6. Walter has PTSD, and The Coen Brothers make it hilarious
Throughout the film, Walter makes irrational connections between The Vietnam War and his everyday life. During any situation in which Walter is enraged he claims his “…buddies didn’t die facedown in the muck…” for what ever enraged him to happen.
Whether it’s arguing his right to say “fuck” in public, ranting about the false kidnapping mystery he and The Dude are caught up in, or making a speech before scattering his friend’s remains, he brings up Vietnam. “I don’t see any connection to Vietnam, Walter.” “Well, there isn’t a literal connection, Dude.” His fixation on The Vietnam War, particularly his experience in it, is a result of the posttraumatic stress disorder he developed while serving overseas.
PTSD is a tragic condition in almost any context, but somehow the Coen Brothers manage to depict it in an uproariously funny way. Walter’s outbursts of rage are some the most gut-busting scenes in the movie. The most notable is when Smokey, an opposing member of their bowling league, steps over the line on one of his rolls.

◆ Exercises ◆
**1.** Reproduce the part of the piece on Walter's PTSD that begins at the words "PTSD is a tragic" and stops after "of his rolls.".
**2.** Answer these from the piece on Walter's PTSD:
(a) According to the header, who makes Walter's PTSD hilarious?
(b) Where did Walter develop his posttraumatic stress disorder?
(c) Who steps over the line on one of his rolls?

◆ Point tracking data ◆
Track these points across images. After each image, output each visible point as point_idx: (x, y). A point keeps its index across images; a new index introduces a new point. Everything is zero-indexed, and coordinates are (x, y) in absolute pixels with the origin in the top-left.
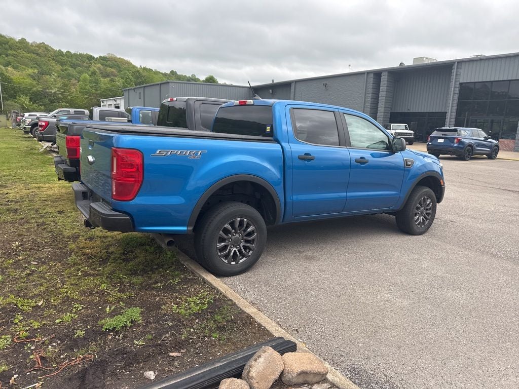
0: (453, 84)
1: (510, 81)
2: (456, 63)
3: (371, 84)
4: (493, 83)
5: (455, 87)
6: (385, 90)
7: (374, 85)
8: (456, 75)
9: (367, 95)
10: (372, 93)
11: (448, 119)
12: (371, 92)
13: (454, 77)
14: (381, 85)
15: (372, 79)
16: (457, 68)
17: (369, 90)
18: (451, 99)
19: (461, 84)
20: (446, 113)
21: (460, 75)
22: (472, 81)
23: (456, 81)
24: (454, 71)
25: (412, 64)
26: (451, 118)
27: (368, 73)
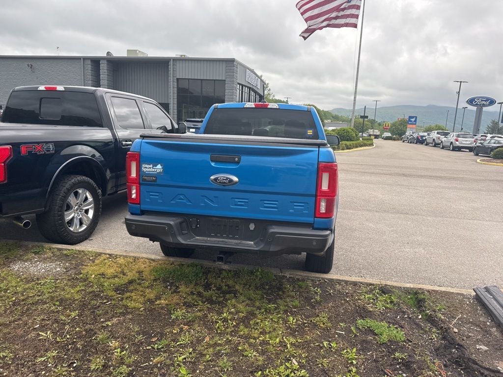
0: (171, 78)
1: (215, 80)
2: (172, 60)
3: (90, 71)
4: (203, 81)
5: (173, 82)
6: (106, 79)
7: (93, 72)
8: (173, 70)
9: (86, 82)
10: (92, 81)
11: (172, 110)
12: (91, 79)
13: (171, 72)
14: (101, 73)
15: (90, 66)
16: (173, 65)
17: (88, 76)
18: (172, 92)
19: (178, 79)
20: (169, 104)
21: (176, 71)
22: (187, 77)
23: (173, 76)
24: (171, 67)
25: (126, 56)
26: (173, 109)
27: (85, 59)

---

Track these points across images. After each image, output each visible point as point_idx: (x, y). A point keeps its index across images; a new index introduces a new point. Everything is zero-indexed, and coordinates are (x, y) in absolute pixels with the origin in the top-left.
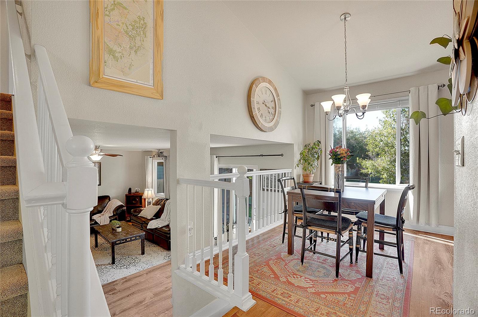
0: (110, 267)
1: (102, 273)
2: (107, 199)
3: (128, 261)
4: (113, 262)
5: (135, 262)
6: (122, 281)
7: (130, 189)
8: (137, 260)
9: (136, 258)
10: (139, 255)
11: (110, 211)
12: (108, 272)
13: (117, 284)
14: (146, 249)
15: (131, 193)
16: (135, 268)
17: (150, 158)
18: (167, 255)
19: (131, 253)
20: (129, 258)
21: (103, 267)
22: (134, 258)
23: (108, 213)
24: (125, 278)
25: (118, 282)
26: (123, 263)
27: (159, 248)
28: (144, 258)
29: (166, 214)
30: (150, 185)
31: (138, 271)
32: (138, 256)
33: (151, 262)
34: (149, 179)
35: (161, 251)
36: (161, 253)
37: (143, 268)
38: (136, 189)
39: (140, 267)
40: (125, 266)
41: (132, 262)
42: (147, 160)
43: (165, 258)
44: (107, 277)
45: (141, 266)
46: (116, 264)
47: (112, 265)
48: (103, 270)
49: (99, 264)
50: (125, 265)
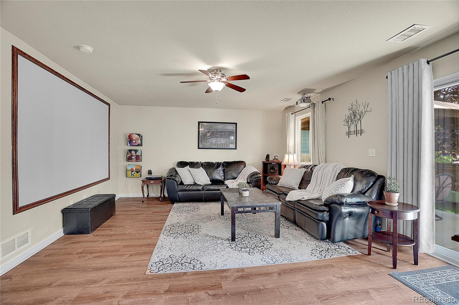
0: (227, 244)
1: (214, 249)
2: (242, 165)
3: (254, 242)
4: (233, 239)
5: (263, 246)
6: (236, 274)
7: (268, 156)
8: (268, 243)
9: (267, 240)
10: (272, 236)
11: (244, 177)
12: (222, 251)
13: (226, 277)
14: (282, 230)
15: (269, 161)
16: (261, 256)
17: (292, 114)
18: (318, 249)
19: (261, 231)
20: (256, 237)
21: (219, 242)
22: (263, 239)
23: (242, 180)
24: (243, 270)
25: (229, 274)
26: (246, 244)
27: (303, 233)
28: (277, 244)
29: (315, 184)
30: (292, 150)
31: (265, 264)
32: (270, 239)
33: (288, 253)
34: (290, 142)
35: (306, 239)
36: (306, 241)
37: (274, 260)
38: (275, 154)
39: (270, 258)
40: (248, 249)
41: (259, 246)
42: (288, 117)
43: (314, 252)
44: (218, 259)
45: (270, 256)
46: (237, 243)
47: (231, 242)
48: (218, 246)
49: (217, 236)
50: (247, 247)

* * *

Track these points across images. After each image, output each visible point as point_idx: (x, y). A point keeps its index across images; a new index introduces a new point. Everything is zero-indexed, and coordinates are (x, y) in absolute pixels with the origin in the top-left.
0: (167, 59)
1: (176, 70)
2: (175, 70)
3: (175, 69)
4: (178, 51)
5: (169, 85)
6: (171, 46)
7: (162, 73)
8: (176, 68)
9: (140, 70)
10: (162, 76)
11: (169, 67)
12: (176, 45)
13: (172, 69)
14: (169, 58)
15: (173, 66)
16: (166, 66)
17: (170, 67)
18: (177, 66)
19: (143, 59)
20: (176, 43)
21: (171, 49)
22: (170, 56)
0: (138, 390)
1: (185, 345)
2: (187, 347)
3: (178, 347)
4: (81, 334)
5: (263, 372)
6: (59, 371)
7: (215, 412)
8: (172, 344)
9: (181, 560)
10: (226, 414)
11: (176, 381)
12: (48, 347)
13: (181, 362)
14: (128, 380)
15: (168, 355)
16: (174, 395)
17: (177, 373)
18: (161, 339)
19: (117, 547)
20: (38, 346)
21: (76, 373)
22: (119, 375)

◆ Problem solutions ◆
**1.**
PTSD is a tragic condition in almost any context, but somehow the Coen Brothers manage to depict it in an uproariously funny way. Walter’s outbursts of rage are some the most gut-busting scenes in the movie. The most notable is when Smokey, an opposing member of their bowling league, steps over the line on one of his rolls.

**2.**
(a) The Coen Brothers
(b) While serving overseas
(c) Smokey, an opposing member of their bowling league